Les exemples sont nombreux, même si nous n’en retenons qu’un ici. Après son intervention sur Sarraute lors du colloque de Cerisy consacré au « Nouveau Roman », Micheline Tison-Braun se fait vertement reprendre par l’auteur pour avoir employé le mot « timide » et être ainsi passée à côté du texte qu’elle commentait : « Vous dites le timide. Si c’est un timide, ce n’est pas la peine d’en parler : c’est un gros machin, on sait ce que c’est que la timidité. Si j’avais pensé c’est un timide : c’était fini, ça ne m’intéressait plus.

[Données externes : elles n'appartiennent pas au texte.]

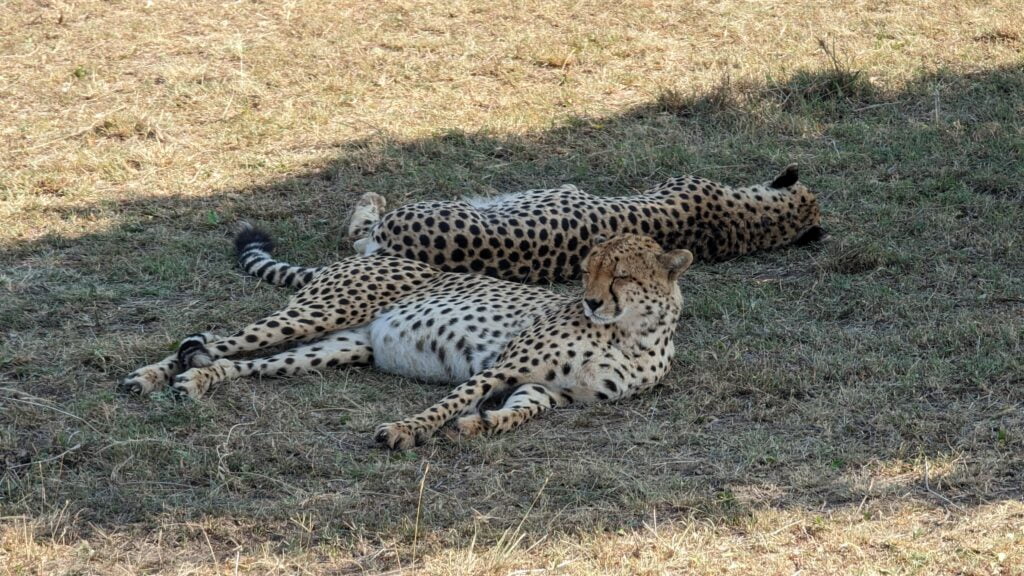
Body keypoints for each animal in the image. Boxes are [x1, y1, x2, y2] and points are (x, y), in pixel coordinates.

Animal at [121, 226, 696, 446]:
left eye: (619, 275)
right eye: (586, 271)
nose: (592, 301)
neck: (631, 333)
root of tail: (376, 255)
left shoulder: (547, 388)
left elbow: (521, 411)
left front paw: (483, 424)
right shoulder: (504, 365)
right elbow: (449, 401)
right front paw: (405, 429)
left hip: (336, 347)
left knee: (236, 362)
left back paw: (199, 382)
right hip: (317, 313)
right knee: (207, 341)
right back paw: (148, 377)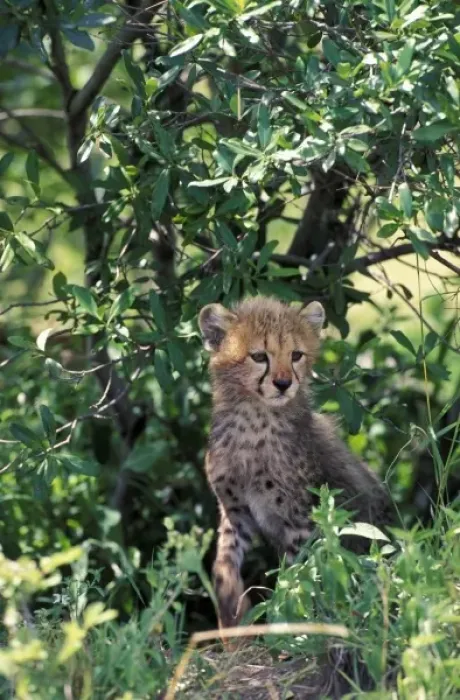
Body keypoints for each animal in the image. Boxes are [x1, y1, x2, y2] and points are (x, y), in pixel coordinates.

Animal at [198, 295, 393, 632]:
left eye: (296, 355)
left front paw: (292, 627)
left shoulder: (300, 523)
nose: (283, 383)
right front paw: (230, 611)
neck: (254, 419)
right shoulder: (236, 511)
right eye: (259, 356)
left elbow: (298, 580)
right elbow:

Ce qui était intéressant, c’était justement comment arriver à rendre ça autrement par le rythme, l’image, quelque chose… » (in J. Ricardou et F. van Rossum-Guyon, Nouveau Roman : hier, aujourd’hui - 2. Pratiques, Paris, Union Générale des Editeurs, « 10/18 », 1972, p. 48).

1109.

Cette inscription au sein du mouvement est aussi une revendication de paternité : « Est-il besoin d’ajouter que la plupart des idées exprimées dans ces articles constituent certaines bases essentielles de ce qu’on nomme aujourd’hui le “Nouveau Roman” ? » (ES, 1556).

1110.

Philippe Lejeune montre sans peine que l’œuvre présente toutes les marques formelles du genre, et il y voit même un « livre très classique » (« Paroles d’enfance », Revue des Sciences Humaines, 1990-1, n° 217, p. 23). Le rejet de l’autobiographie par Sarraute ne correspond donc pas à un enjeu formel mais pragmatique, et engage une nouvelle fois les modes de référenciation de l’œuvre. Philippe Lejeune voit ainsi dans Enfance le « fondement secret » de l’œuvre de Sarraute considérée dans son ensemble (ibid., p. 28). Monique Gosselin, qui fait du livre une « autobiographie critique », y voit l’accession d’un enfant au statut de « sujet », le livre constituant la « matrice de l’œuvre entière » (Enfance, de Nathalie Sarraute, Paris, Gallimard, « Foliothèque », 1996, respectivement p. 99, 178 et 180). A l’inverse, Françoise Asso appréhende l’œuvre en dehors de la problématique générique, et dès lors ne considère pas l’œuvre du point de vue de l’émergence d’un sujet, mais à partir de la notion deleuzienne de « blocs d’enfance » (« La Mère abandonnée - A propos d’Enfance, de Nathalie Sarraute », Poétique, n° 129, février 2002, p. 81).

1111.

Les effets de cette position d’intériorité/extériorité de Ponge à l’égard du lyrisme se font ressentir à long terme. Dans les débats soulevés dans les années 1980 et 1990 par la question du « renouveau lyrique » ou de la « restauration lyrique » (selon le point de vue envisagé), l’œuvre de Ponge occupe une place centrale : elle est pour Jean-Marie Gleize un socle permettant d’élaborer une écriture littérale et anti-lyrique (A noir - Lysisme et littéralité, Paris, Seuil, « Fiction & Cie », 1992). Mais il est significatif que les tenants du lyrisme s’appuient également sur l’œuvre de Ponge et s’attachent à l’intégrer à leur démarche, quitte à en proposer une lecture critique (voir notamment J.-C. Pinson, Habiter en poète, Seyssel, Champ vallon, « Receuil », 1995, et J.-M. Maulpoix, « Francis Ponge sans illusions ? », in Le Poète perplexe, Paris, José Corti, « En lisant en écrivant », 2002, p. 271-287).

1112.

Voir à ce sujet B. Beugnot, « Clivages critiques : genèse et réception du Pour un Malherbe », Œuvres et Critiques, XXIV, 2, 1999, p. 26-44.